**How to complete this task**
Make an exact copy of the lines from the top of the entries below through the line with "24. Et ego factus". Leave all pictures out.

Extracted entries: Begin

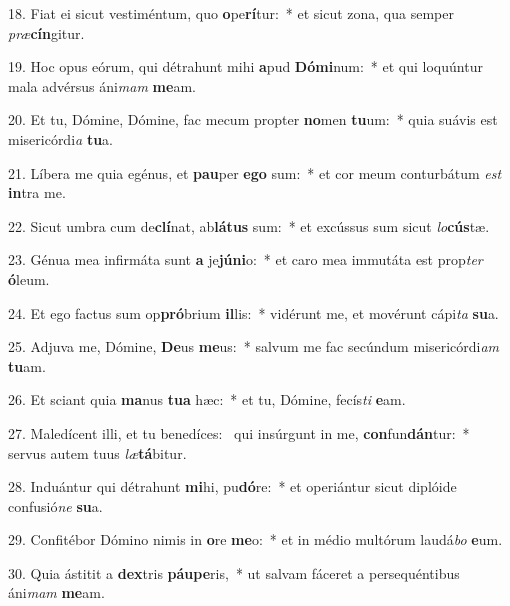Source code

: 18. Fiat ei sicut vestiméntum, quo \textbf{o}pe\textbf{rí}tur:~*  et sicut zona, qua semper \textit{præ}\textbf{cín}gitur.\

19. Hoc opus eórum, qui détrahunt mihi \textbf{a}pud \textbf{Dó}\textbf{mi}num:~*  et qui loquúntur mala advérsus áni\textit{mam} \textbf{me}am.\

20. Et tu, Dómine, Dómine, fac mecum propter \textbf{no}men \textbf{tu}um:~*  quia suávis est misericórdi\textit{a} \textbf{tu}a.\

21. Líbera me quia egénus, et \textbf{pau}per \textbf{e}\textbf{go} sum:~*  et cor meum conturbátum \textit{est} \textbf{in}tra me.\

22. Sicut umbra cum de\textbf{clí}nat, ab\textbf{lá}\textbf{tus} sum:~*  et excússus sum sicut \textit{lo}\textbf{cús}tæ.\

23. Génua mea infirmáta sunt \textbf{a} je\textbf{jú}\textbf{ni}o:~*  et caro mea immutáta est prop\textit{ter} \textbf{ó}leum.\

24. Et ego factus sum op\textbf{pró}brium \textbf{il}lis:~*  vidérunt me, et movérunt cápi\textit{ta} \textbf{su}a.\

25. Adjuva me, Dómine, \textbf{De}us \textbf{me}us:~*  salvum me fac secúndum misericórdi\textit{am} \textbf{tu}am.\

26. Et sciant quia \textbf{ma}nus \textbf{tu}\textbf{a} hæc:~*  et tu, Dómine, fecís\textit{ti} \textbf{e}am.\

27. Maledícent illi, et tu benedíces: \dag\  qui insúrgunt in me, \textbf{con}fun\textbf{dán}tur:~*  servus autem tuus \textit{læ}\textbf{tá}bitur.\

28. Induántur qui détrahunt \textbf{mi}hi, pu\textbf{dó}re:~*  et operiántur sicut diplóide confusió\textit{ne} \textbf{su}a.\

29. Confitébor Dómino nimis in \textbf{o}re \textbf{me}o:~*  et in médio multórum laudá\textit{bo} \textbf{e}um.\

30. Quia ástitit a \textbf{dex}tris \textbf{páu}\textbf{pe}ris,~*  ut salvam fáceret a persequéntibus áni\textit{mam} \textbf{me}am.\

Extracted entries: End

**Your solution**
Source code

: 18. Fiat ei sicut vestiméntum, quo \textbf{o}pe\textbf{rí}tur:~*  et sicut zona, qua semper \textit{præ}\textbf{cín}gitur.\

19. Hoc opus eórum, qui détrahunt mihi \textbf{a}pud \textbf{Dó}\textbf{mi}num:~*  et qui loquúntur mala advérsus áni\textit{mam} \textbf{me}am.\

20. Et tu, Dómine, Dómine, fac mecum propter \textbf{no}men \textbf{tu}um:~*  quia suávis est misericórdi\textit{a} \textbf{tu}a.\

21. Líbera me quia egénus, et \textbf{pau}per \textbf{e}\textbf{go} sum:~*  et cor meum conturbátum \textit{est} \textbf{in}tra me.\

22. Sicut umbra cum de\textbf{clí}nat, ab\textbf{lá}\textbf{tus} sum:~*  et excússus sum sicut \textit{lo}\textbf{cús}tæ.\

23. Génua mea infirmáta sunt \textbf{a} je\textbf{jú}\textbf{ni}o:~*  et caro mea immutáta est prop\textit{ter} \textbf{ó}leum.\

24. Et ego factus sum op\textbf{pró}brium \textbf{il}lis:~*  vidérunt me, et movérunt cápi\textit{ta} \textbf{su}a.\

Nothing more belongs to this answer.